Pilotos americanos inspecionaram um bombardeiro Betty capturado — ficaram perplexos com seus tanques de combustível desprotegidos

Pilotos americanos inspecionaram um bombardeiro Betty capturado — ficaram perplexos com seus tanques de combustível desprotegidos

Pilotos americanos no Pacífico chamavam-no de Zippo voador. Um único tiro e o bombardeiro japonês Betty desaparecia em uma bola de fogo. Durante anos, os pilotos presumiram que era apenas fabricação ruim dos japoneses. Estavam errados. A verdade, descoberta em 1945 dentro de um bombardeiro capturado intacto, era muito mais perturbadora.

O Betty não era um erro. Era uma escolha. Uma decisão deliberada de engenharia que trocava a vida da tripulação por uma única vantagem estratégica. E compreender essa escolha é compreender por que o Japão perdeu a guerra. Em 31 de janeiro de 1945, o cheiro de fumaça e concreto pulverizado ainda pairava sobre a Base Aérea Clark, nas Filipinas.

Entre os destroços deixados pelos japoneses em retirada, havia um prêmio. Um bombardeiro Mitsubishi G4M Betty. Número de cauda 76312. Não era um destroço, estava intacto. O Major Frank T. McCoy, comandante da unidade de inteligência técnica aérea do Pacífico Sudoeste, foi o primeiro a examiná-lo. Era um homem que entendia de aeronaves. Sabia o que um bombardeiro precisava para sobreviver.

Subiu na asa, abriu um painel de inspeção e apontou sua lanterna para dentro. Procurava sinais típicos de proteção ao estilo americano. Esperava encontrar o grosso revestimento de borracha de um tanque de combustível auto-selante. Esperava ver placas de aço protegendo os tanques de tiros de canhão.

Não encontrou nada, apenas pele fina de alumínio, talvez 2 mm de espessura. Atrás dessa pele, milhares de litros de combustível de aviação de alta octanagem. Não havia composto auto-selante, nem blindagem, nem sistema de supressão de incêndio, absolutamente nada entre um projétil de canhão de 20 mm e uma explosão catastrófica. Para McCoy e os engenheiros que depois estudariam seu relatório, aquilo era loucura.

Era uma filosofia de design alienígena. No exército americano, a proteção da tripulação era inegociável. O B-17 Flying Fortress, o B-24 Liberator, até caças como o P-47 Thunderbolt, todos vinham carregados de blindagem e tanques auto-selantes. O B-17 carregava mais de 900 kg de blindagem sozinho. A doutrina americana era clara: aviões eram substituíveis.

- - - - -

## TAREFAS PROPOSTAS
1 > Segundo o trecho selecionado, qual era o número de cauda do bombardeiro Betty encontrado intacto na Base Aérea Clark?
2 > Relacione todas as aeronaves americanas mencionadas no trecho selecionado.

## DADOS
- - - - -

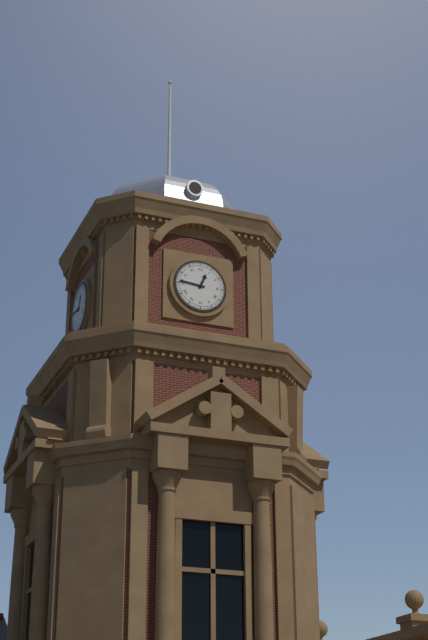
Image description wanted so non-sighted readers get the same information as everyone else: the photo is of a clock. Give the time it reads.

- - - - -

## RESPOSTAS POR TAREFA
1 > 76312.

2 > B-17 Flying Fortress, B-24 Liberator e P-47 Thunderbolt.